If two symmetric square matrices $A$ and $B$ are such that $A-B$ is negative definite, I am to prove that $\exp(A)-\exp(B)$ is negative definite. I initially used the following exponential series

$e^{A}=\sum_{i\geq{0}}\dfrac{A^{i}}{i!}$ and $e^{B}=\sum_{i\geq{0}}\dfrac{B^{i}}{i!}$

to prove the above claim. But this approach did not help. Any hint on the approach will be much appreciated.

## closed as off-topic by Namaste, John B, Peter, Chris Custer, B. MehtaMay 5 '18 at 0:06

This question appears to be off-topic. The users who voted to close gave this specific reason:

• "This question is missing context or other details: Please improve the question by providing additional context, which ideally includes your thoughts on the problem and any attempts you have made to solve it. This information helps others identify where you have difficulties and helps them write answers appropriate to your experience level." – Namaste, John B, Peter, Chris Custer, B. Mehta
If this question can be reworded to fit the rules in the help center, please edit the question.

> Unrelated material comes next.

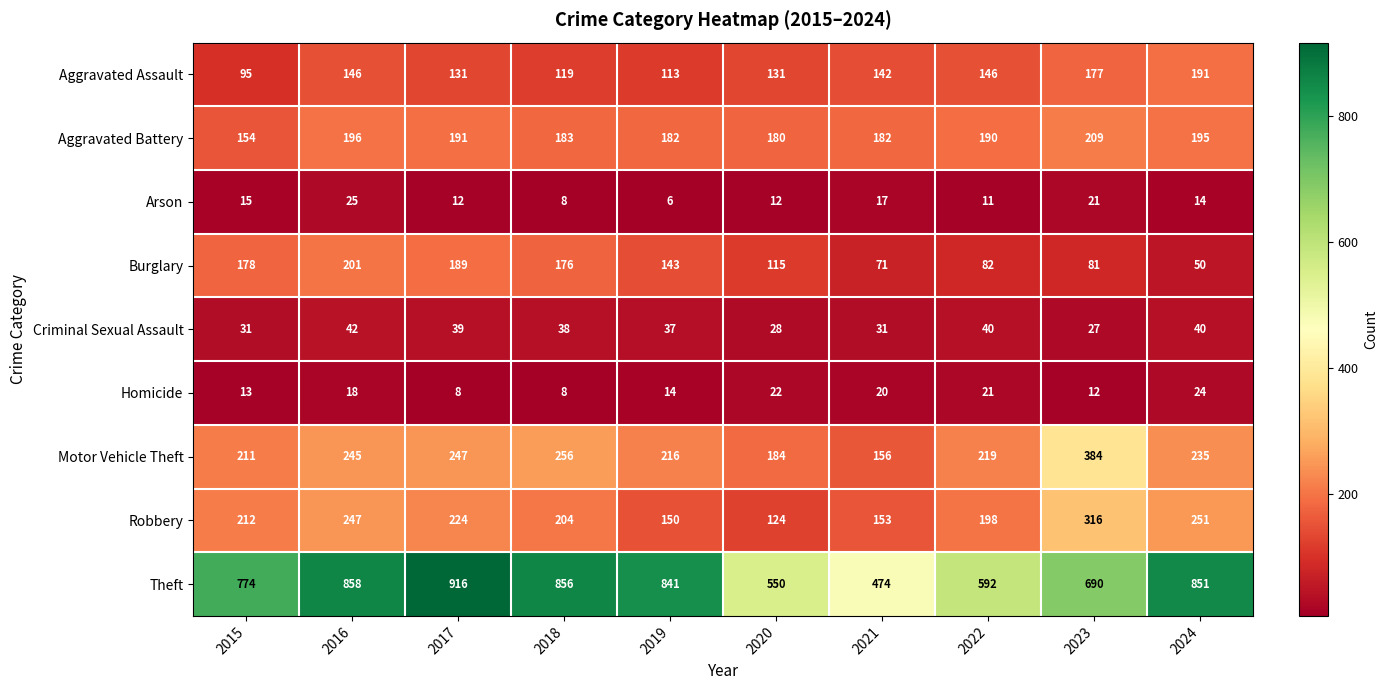

At which label is Burglary closest to 125?

2020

The example given in this answer serves as a counterexample. In particular: if we take $$A = \pmatrix{1 & 0\\0 & 2}, \quad B = \pmatrix{2 + \epsilon & 1\\1 & 3}$$ (e.g. with $\epsilon = 0.01$), we find that $A - B$ is negative definite, but $\exp(A) - \exp(B)$ fails to be negative definite.
• This is not relevant to your answer, but if $A,B$ are symmetric and they commute, then the claim is true, no? By simultaneous diagonalization. – Shalop Jan 26 '18 at 22:48
Thanks for the response. If A and B are symmetric, they are diagonalizable and if they commute, they are simultaneously diagonalizable. This implies there exists a nonsingular square matrix P such that $D_{A}$=$P^{-1}AP$ and $D_{B}=P^{-1}BP$ are diagonal with the eigenvalues of A and B respectively in their diagonal elements.
It is easy to verify that $\lambda_{i}(D_{A})<\lambda_{i}(D_{B})$ due to the negative definiteness property of A-B, where $\lambda_{i}$ is the $i^{\text{th}}$ eigenvalue. As $exp(\lambda_{i}(D_A))<exp(\lambda_{i}(D_B))$, it implies $exp(A)-exp(B)$ is negative definite. I am trying to make sure if the proof goes like this. Thanks again.